NLinear#

class delu.nn.NLinear[source]#

Bases: Module

N linear layers for N inputs: (*, *N, D1) -> (*, *N, D2)

For a tensor x of the shape (*B, *N, D1), where *B are batch dimensions, *N are object dimensions (e.g. a sequence size in NLP, or width & height in computer vision) and D1 is the current embedding size (e.g. the number of features/channels):

applying torch.nn.Linear(D1, D2) to x means applying the same linear transformation to each of the math.prod(N) embeddings.
applying NLinear(N, D1, D2) to x means applying a separate linear transformation to each of the math.prod(N) embeddings.

In other words, NLinear(N, D1, D2) is a collection of math.prod(N) non-shared torch.nn.Linear(D1, D2) layers.

Shape

Input: (*, *n, in_features), where * are batch dimensions.
Output: (*, *n, out_features).

Usage

Let’s consider a Transformer-like model that outputs tensors of the shape (batch_size, n_tokens, d_embedding) (in terms of NLP, n_tokens is the sequence length).
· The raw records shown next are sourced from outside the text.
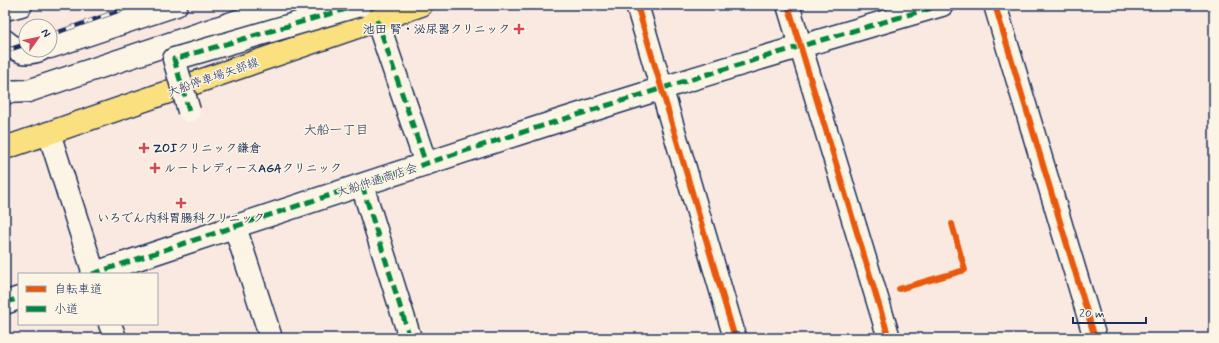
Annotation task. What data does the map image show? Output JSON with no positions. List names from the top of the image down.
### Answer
{
  "streets": {
    "main road": ["大船停車場矢部線"],
    "street": ["大船仲通商店会"]
  },
  "crossings": [
    ["大船停車場矢部線", "大船仲通商店会"]
  ],
  "districts": ["大船一丁目"],
  "places": {
    "health": [
      "池田 腎・泌尿器クリニック",
      "ZOIクリニック鎌倉",
      "ルートレディースAGAクリニック",
      "いろでん内科胃腸科クリニック"
    ]
  },
  "legend": ["自転車道", "小道"],
  "scale_bar": "20 m",
  "north": "top right"
}
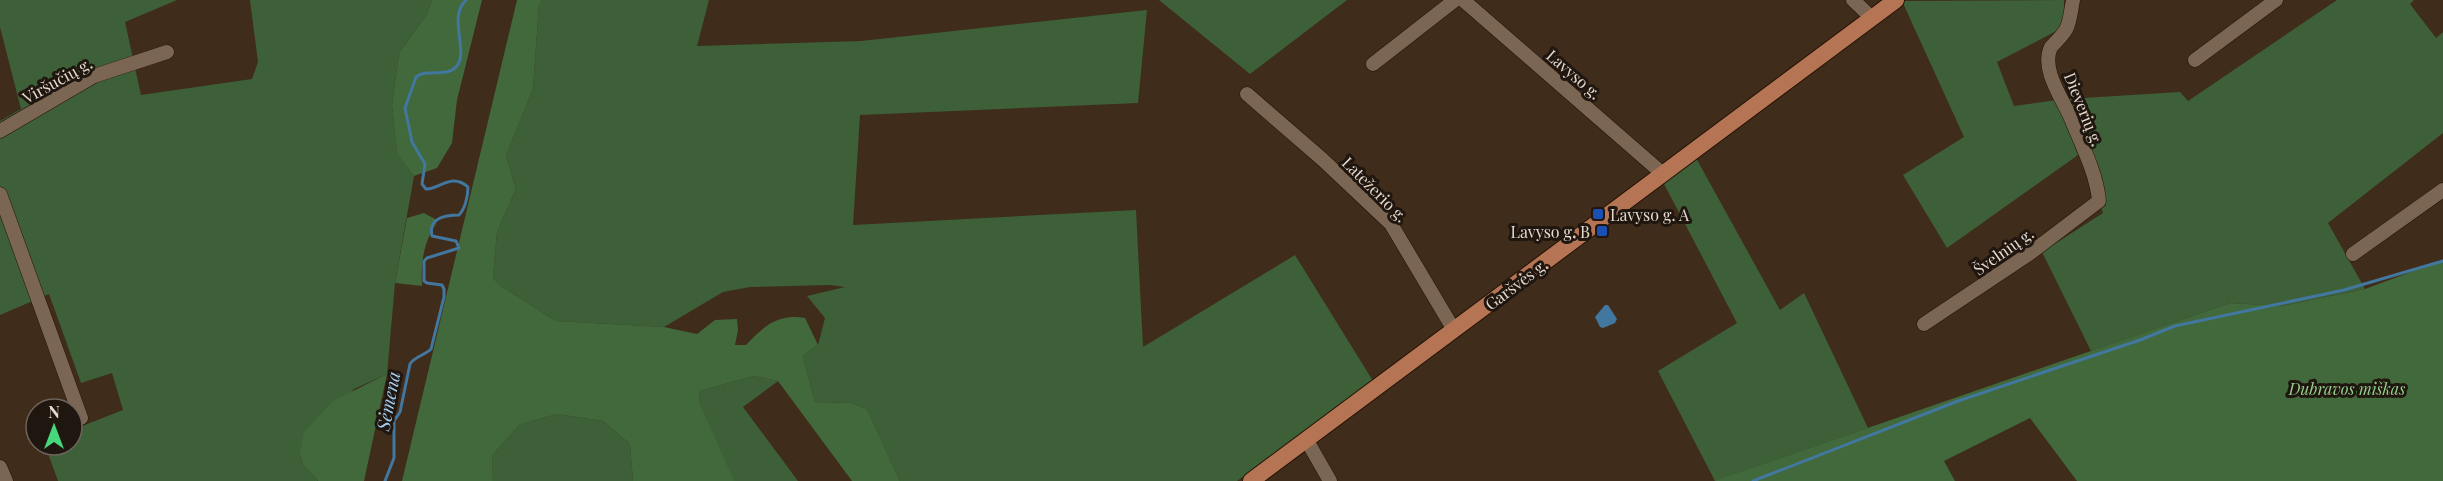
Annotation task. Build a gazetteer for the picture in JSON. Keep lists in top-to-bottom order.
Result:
{
  "streets": {
    "main road": ["Garšvės g."],
    "street": [
      "Lavyso g.",
      "Viršučių g.",
      "Dieverių g.",
      "Latežerio g.",
      "Švelnių g."
    ]
  },
  "crossings": [
    ["Lavyso g.", "Garšvės g."],
    ["Dieverių g.", "Švelnių g."],
    ["Latežerio g.", "Garšvės g."]
  ],
  "water": ["Sėmena"],
  "parks": ["Dubravos miškas"],
  "places": {
    "transit": ["Lavyso g. A", "Lavyso g. B"]
  },
  "north": "top"
}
The following example demonstrates how to train a separate linear transformation for each of the n_tokens embeddings using NLinear.

>>> batch_size = 2
>>> n_tokens = 3
>>> d_embedding_in = 4
>>> d_embedding_out = 5
>>> x = torch.randn(batch_size, n_tokens, d_embedding_in)
>>> x.shape
torch.Size([2, 3, 4])
>>> m = NLinear(n_tokens, d_embedding_in, d_embedding_out)
>>> m(x).shape
torch.Size([2, 3, 5])

Similarly to torch.nn.Linear, the input can have any number of batch dimensions. The number of layers n, in turn, can be also be arbitrary.

>>> # Computer vision.
>>> batch_size = (2, 3)
>>> width = 4
>>> height = 5
>>> in_channels = 6
>>> out_channels = 7
>>> x = torch.randn(*batch_size, width, height, in_channels)
>>> x.shape
torch.Size([2, 3, 4, 5, 6])
>>> # The number of layers: width * heght = 4 * 5 = 20
>>> m = NLinear((width, height), in_channels, out_channels)
>>> m(x).shape
torch.Size([2, 3, 4, 5, 7])

__init__( n: int | Tuple[int, ...], in_features: int, out_features: int, bias: bool = True, device=None, dtype=None, ) → None[source]#: All arguments are the same as in torch.nn.Linear except for n, which is the expected layout of the input (see the examples in NLinear).

forward(x: Tensor) → Tensor[source]#: Do the forward pass.

reset_parameters()[source]#: Reset all parameters.